*** Opening of Dataset excerpt ***

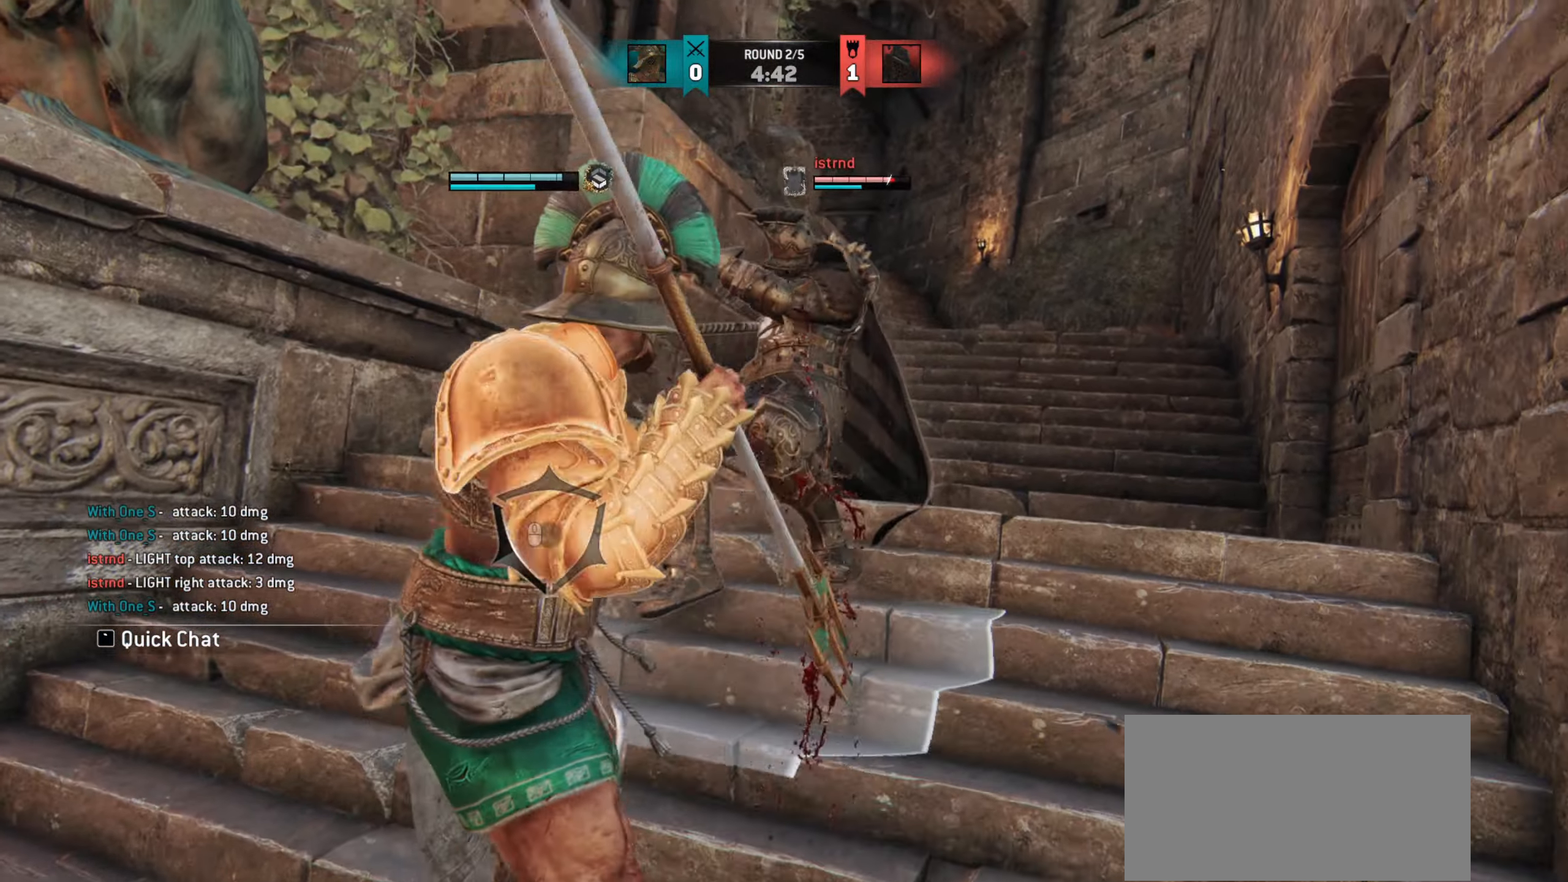
{"keys": ["d"], "mouse": [], "events": [[34, "s", "up"], [50, "mouse_right", "up"], [134, "e", "down"], [217, "e", "up"], [434, "d", "down"]]}
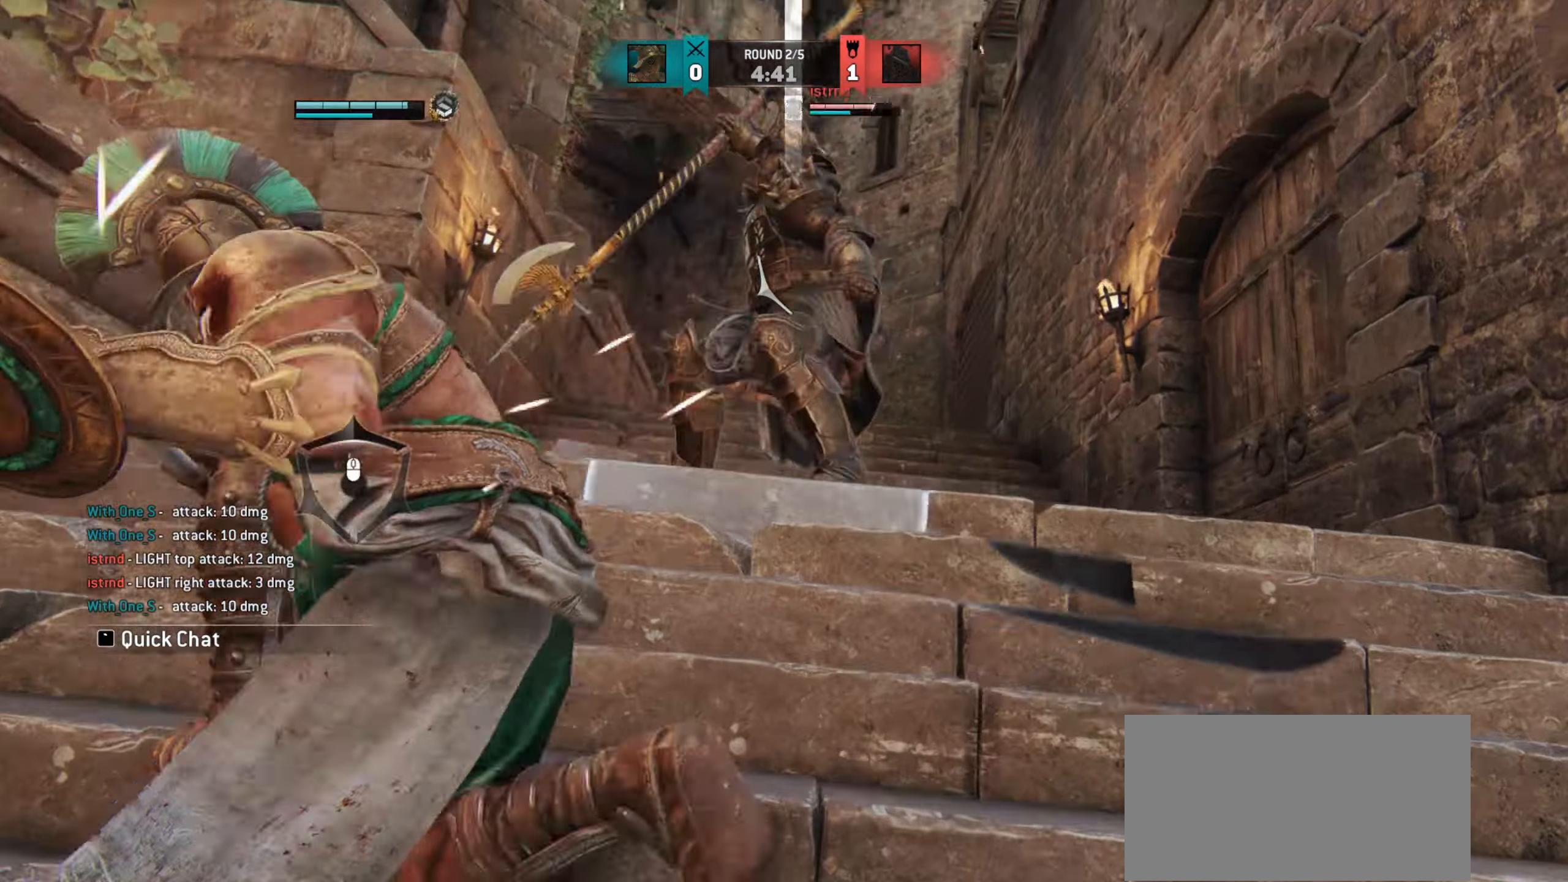
{"keys": ["d"], "mouse": [], "events": []}
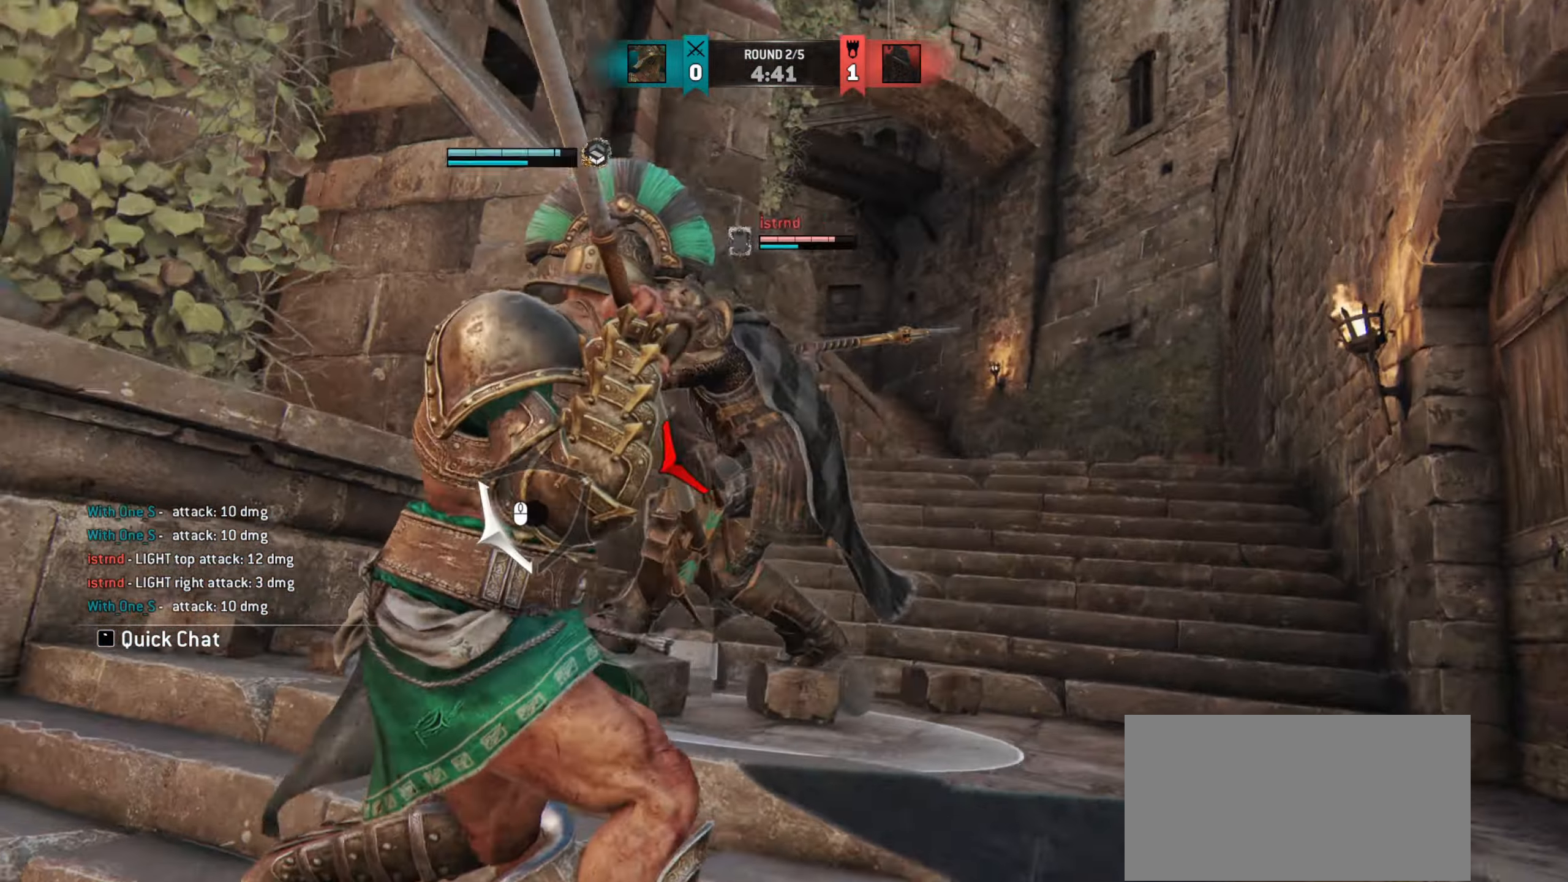
{"keys": ["w"], "mouse": [], "events": [[150, "d", "up"], [217, "mouse_right", "down"], [317, "mouse_right", "up"], [501, "w", "down"]]}
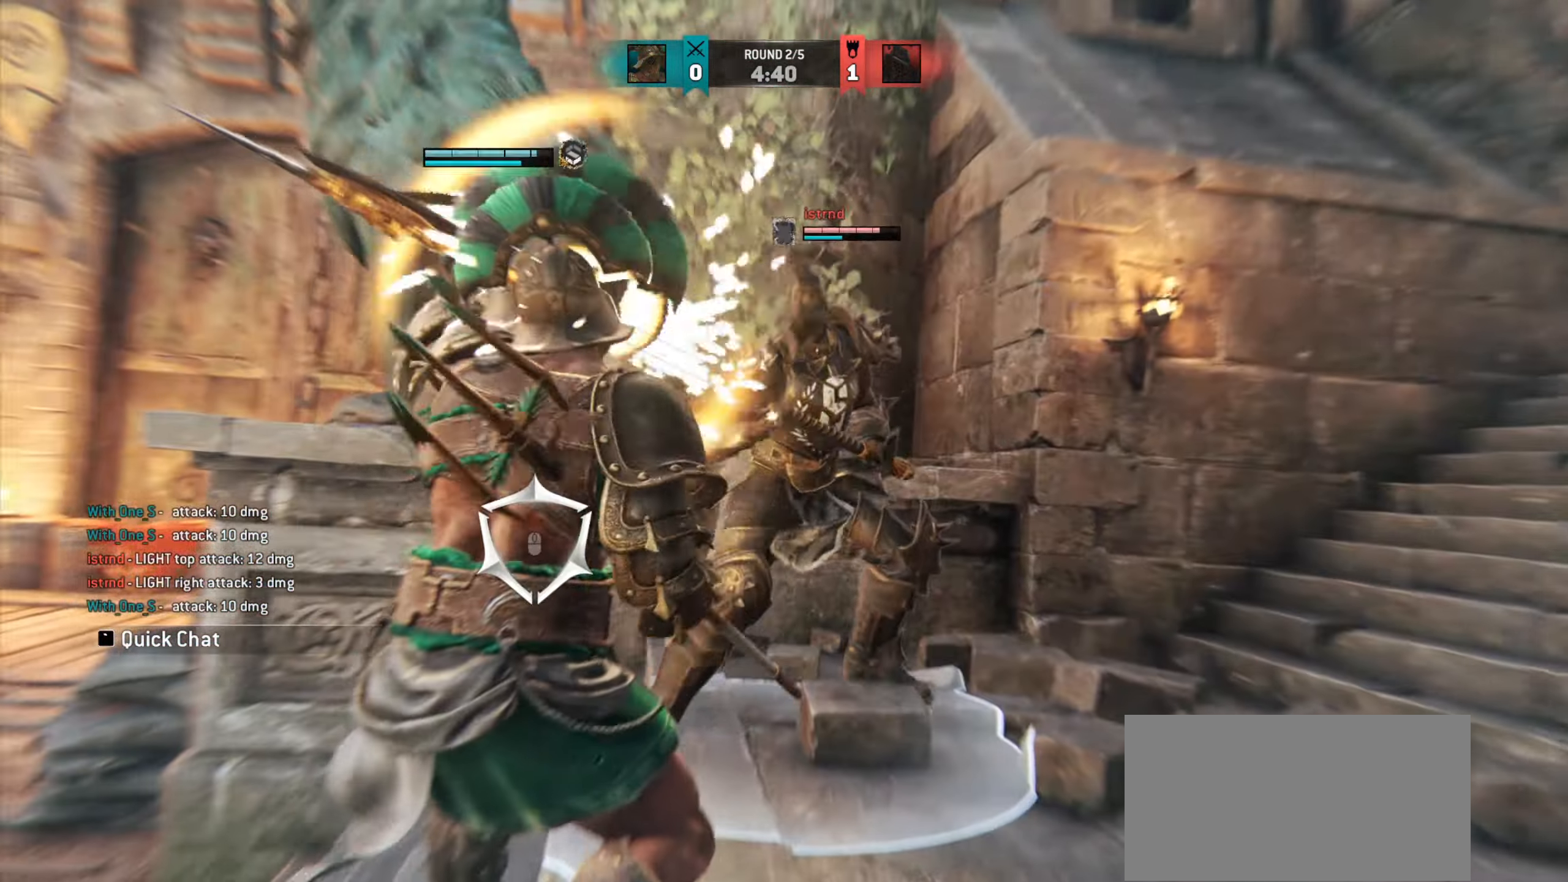
{"keys": ["w"], "mouse": [], "events": []}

*** Close of Dataset excerpt ***

- Exercise description -
Show all lines above that contain "down".

- Solution for this problem -
{"keys": ["d"], "mouse": [], "events": [[34, "s", "up"], [50, "mouse_right", "up"], [134, "e", "down"], [217, "e", "up"], [434, "d", "down"]]}
{"keys": ["w"], "mouse": [], "events": [[150, "d", "up"], [217, "mouse_right", "down"], [317, "mouse_right", "up"], [501, "w", "down"]]}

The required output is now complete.